• **Excerpted text**
## begin
Monday, July 10

In response to the learned Mr Thorpe, whose book Why Literature is Bad For You is being discussed here and here and here and here, and his claim that:
An underlying message of much literature is that a substitute for action, a sensation of having acted, is better than action itself...

I would like to submit a rather large excerpt of Monsieur Diderot's "Eloge de Richardson" which first appeared in the Journal etranger (Jan. 1762).

In this very fine article, Monsieur Diderot esteemes the virtue of sentimental reading. He sees it not as an indulgence which absorbs one's capacity to feel and think and act in real life, as Mr Thorpe contends, but as an indulgence which absorbs our capacity to think and feel and then encourages us to act upon what we have experienced, through reading, in the real world.

Mr Thorpe states that:

[Some writers] temporarily remove from your mind the fact that all you [have] done is sit on your posterior and read a novel. [They give] readers the illusion that they [have] done something....From [there] it is only one more step to the kind of literature that gives us the impression, not of having done something, but of having thought or felt something. Maybe one reason why Gray's "Elegy Written in a Country Churchyard is said to be the most famous poem in the language is that it succeeds so brilliantly in giving us the illusion that we have emoted over the graves of obscure villagers--when in fact we have done no such thing. It's possible that when we finish the "Elegy" we are so steeped in "having felt" that we can feel no more.... Armed with the feeling that we have already performed, we can't see the need of performing further.


Monsieur Diderot would agree that a masterful fiction has the power to absorb. Consider the following description of his experience of reading the novels of Samuel Richardson:



In the space of a few hours I had been through a host of situations which the longest life can scarcely provide in its whole course. I had heard the genuine language of the passions; I had seen the secret springs of self-interest and self-love operating in a hundred different ways; I had become privy to a multitude of incidents and I felt I had gained in experience.


Monsieur Diderot has indeed felt and thought that he has experienced more than he actually has; for, he has probably not arisen from his posterior in all the time he has been reading. However, before we conceed that Mr Thorpe is right, let us also consider that it is this immersion in the text which Monsieur Diderot claims provokes action; for he states:



[T]hanks to this author, I have loved my fellow beings more, and loved my duty more; ... I have had only pity for the wicked; ... I have developed more sympathy for the unfortunate, more reverence for the good, more prudence in dealing with the things of the present, more indifference for the things of the future, more contempt for life, and more love for virtue, the only good which we can ask from heaven, and the only one it can grant us, without punishing us for our ill-considered requests!
## end
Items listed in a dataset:
## begin
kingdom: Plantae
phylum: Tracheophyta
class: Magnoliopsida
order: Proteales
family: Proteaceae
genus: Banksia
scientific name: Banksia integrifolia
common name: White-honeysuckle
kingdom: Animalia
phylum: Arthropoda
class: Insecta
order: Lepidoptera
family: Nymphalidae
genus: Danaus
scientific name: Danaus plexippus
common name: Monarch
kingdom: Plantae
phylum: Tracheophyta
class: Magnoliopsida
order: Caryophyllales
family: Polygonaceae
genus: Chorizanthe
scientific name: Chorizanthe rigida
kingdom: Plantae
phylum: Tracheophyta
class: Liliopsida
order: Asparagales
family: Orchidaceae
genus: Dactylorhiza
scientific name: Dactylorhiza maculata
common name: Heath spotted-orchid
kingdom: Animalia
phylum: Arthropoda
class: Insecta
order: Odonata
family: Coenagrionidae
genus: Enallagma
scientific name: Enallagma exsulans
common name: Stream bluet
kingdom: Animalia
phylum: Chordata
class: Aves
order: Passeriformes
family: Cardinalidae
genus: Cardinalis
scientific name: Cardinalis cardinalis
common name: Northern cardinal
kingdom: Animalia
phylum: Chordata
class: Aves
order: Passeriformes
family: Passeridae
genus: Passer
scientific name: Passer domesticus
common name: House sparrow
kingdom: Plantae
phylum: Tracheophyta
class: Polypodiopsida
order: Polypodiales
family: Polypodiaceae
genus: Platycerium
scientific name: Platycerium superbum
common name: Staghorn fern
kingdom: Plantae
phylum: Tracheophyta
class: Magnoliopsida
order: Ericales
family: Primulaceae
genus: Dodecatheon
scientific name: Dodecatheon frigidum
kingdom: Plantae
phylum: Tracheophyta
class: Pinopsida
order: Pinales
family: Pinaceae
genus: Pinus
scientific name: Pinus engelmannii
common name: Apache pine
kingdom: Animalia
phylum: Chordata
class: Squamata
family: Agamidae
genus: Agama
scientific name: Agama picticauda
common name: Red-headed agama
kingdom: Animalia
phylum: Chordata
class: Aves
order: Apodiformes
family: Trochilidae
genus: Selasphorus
## end
• **Exercise prompt**
Carry on the post about Diderot and Mr Thorpe from the point where it stops. The entries are material separate from the post about Diderot and Mr Thorpe.

• **Task result**
Reading fiction has wrought a deep change in the heart of Monsieur Diderot. A change which influences every feeling, every thought and every action since his introduction to the works of the esteemed Richardson. Diderot goes on to observe how the reading of literature influences the friendships made and maintained in life:


Since I have known [Richardson's novels], they have been my touchstone. If anyone does not like them, my judgement on that person is made. I have never talked about them to any man I esteem without trembling lest his judgement might not be the same as mine, I have never met anyone who shared my enthusiasm without wanting to put my arms round him and hug him.



Finally, let us consider Diderot's contention that it is from this sentimental reading that we gain a sense of morality, not just pertaining to the circumstances within the text, but for every occasion we shall encounter after having read and responded to the text.


"I have observed that, amongst people who read Richardson together or separately, the conversation was all the more interesting and lively.


I have heard, as a consequence of their reading, the most important questions concerning morality and taste being discussed and analyzed."


Diderot asserts:


If it matters to men to be convinced that, independently of any concerns beyond this life, the best thing we can do to be happy is to be virtuous, what benefit Richardson has brought to humankind! He has not demonstrated this truth; he has made us feel it; with every line he leads us to prefer the fate of virtue oppressed to that of vice triumphant. Who would wish to be Lovelace with all his advantages? Who would not rather be Clarissa, despite all her misfortunes?

I have often said, as I read him: I would happily give my life to be like this woman; I would rather be dead than be that man.

If I am able, despite the selfish motives which may disturb my judgement, to apportion my contempt or my esteem according to just standards of impartiality, it is to Richardson that I owe it. My friends, read him again and again....

Mankind, come and learn from him how to come to terms with the evils of life; come, we shall weep together over the unfortunates in his stories, and we will say: 'If fate casts us down, at least honest folk will weep also weep over us.'



Indeed, let us all read, feeling the plight of the characters deeply, for though it be fiction, though we be absorbed, we will be changed, we will consider the right way to act and what we discover in word will be rendered in deed.

5 Comments:

Blogger John of Dublin said...

That was interesting, well done.

Also, it's a long time since I've read "Elegy Written in a Country Churchyard" But reading it again from your link it sure is a powerful poem.

Wed July 12, 11:49:00 pm 2006  
Blogger missmellifluous said...

I'm glad you liked it.

Sun July 23, 06:30:00 pm 2006  
Anonymous Anonymous said...

Ijust came across your Site, that poem of Thomas Grays brings me back to an evening in May 1961.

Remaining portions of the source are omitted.